### [Exercise task]
Copy out the item lines below word for word, starting at the line that contains "name author: (Nash ex Hitchc.) D.J. Banks" and stopping after the line that contains "genus: Leptoglossis".

---------- Data for processing ----------

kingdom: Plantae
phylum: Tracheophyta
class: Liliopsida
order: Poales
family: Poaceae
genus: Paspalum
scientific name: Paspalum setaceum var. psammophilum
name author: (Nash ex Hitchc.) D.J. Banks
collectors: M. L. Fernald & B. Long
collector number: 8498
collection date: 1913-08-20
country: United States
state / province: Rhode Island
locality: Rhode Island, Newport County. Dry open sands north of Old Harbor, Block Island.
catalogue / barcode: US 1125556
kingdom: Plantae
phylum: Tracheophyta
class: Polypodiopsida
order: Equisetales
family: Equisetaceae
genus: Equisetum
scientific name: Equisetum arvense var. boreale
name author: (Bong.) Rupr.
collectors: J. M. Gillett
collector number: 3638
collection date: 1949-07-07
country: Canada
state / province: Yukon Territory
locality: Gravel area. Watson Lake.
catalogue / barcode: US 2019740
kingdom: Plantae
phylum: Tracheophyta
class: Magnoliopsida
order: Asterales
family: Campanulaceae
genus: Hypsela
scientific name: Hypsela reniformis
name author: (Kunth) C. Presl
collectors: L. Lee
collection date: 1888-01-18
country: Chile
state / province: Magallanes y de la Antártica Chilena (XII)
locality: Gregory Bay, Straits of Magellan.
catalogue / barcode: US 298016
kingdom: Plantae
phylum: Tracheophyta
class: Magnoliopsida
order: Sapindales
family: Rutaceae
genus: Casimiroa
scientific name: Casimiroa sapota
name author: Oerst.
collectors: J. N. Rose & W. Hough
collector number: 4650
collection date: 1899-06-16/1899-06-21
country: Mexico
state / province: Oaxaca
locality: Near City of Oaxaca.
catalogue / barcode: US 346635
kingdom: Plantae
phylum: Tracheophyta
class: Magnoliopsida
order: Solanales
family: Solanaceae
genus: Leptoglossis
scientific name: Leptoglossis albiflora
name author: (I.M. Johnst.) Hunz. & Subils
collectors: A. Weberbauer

----------

### [Expected answer]
name author: (Nash ex Hitchc.) D.J. Banks
collectors: M. L. Fernald & B. Long
collector number: 8498
collection date: 1913-08-20
country: United States
state / province: Rhode Island
locality: Rhode Island, Newport County. Dry open sands north of Old Harbor, Block Island.
catalogue / barcode: US 1125556
kingdom: Plantae
phylum: Tracheophyta
class: Polypodiopsida
order: Equisetales
family: Equisetaceae
genus: Equisetum
scientific name: Equisetum arvense var. boreale
name author: (Bong.) Rupr.
collectors: J. M. Gillett
collector number: 3638
collection date: 1949-07-07
country: Canada
state / province: Yukon Territory
locality: Gravel area. Watson Lake.
catalogue / barcode: US 2019740
kingdom: Plantae
phylum: Tracheophyta
class: Magnoliopsida
order: Asterales
family: Campanulaceae
genus: Hypsela
scientific name: Hypsela reniformis
name author: (Kunth) C. Presl
collectors: L. Lee
collection date: 1888-01-18
country: Chile
state / province: Magallanes y de la Antártica Chilena (XII)
locality: Gregory Bay, Straits of Magellan.
catalogue / barcode: US 298016
kingdom: Plantae
phylum: Tracheophyta
class: Magnoliopsida
order: Sapindales
family: Rutaceae
genus: Casimiroa
scientific name: Casimiroa sapota
name author: Oerst.
collectors: J. N. Rose & W. Hough
collector number: 4650
collection date: 1899-06-16/1899-06-21
country: Mexico
state / province: Oaxaca
locality: Near City of Oaxaca.
catalogue / barcode: US 346635
kingdom: Plantae
phylum: Tracheophyta
class: Magnoliopsida
order: Solanales
family: Solanaceae
genus: Leptoglossis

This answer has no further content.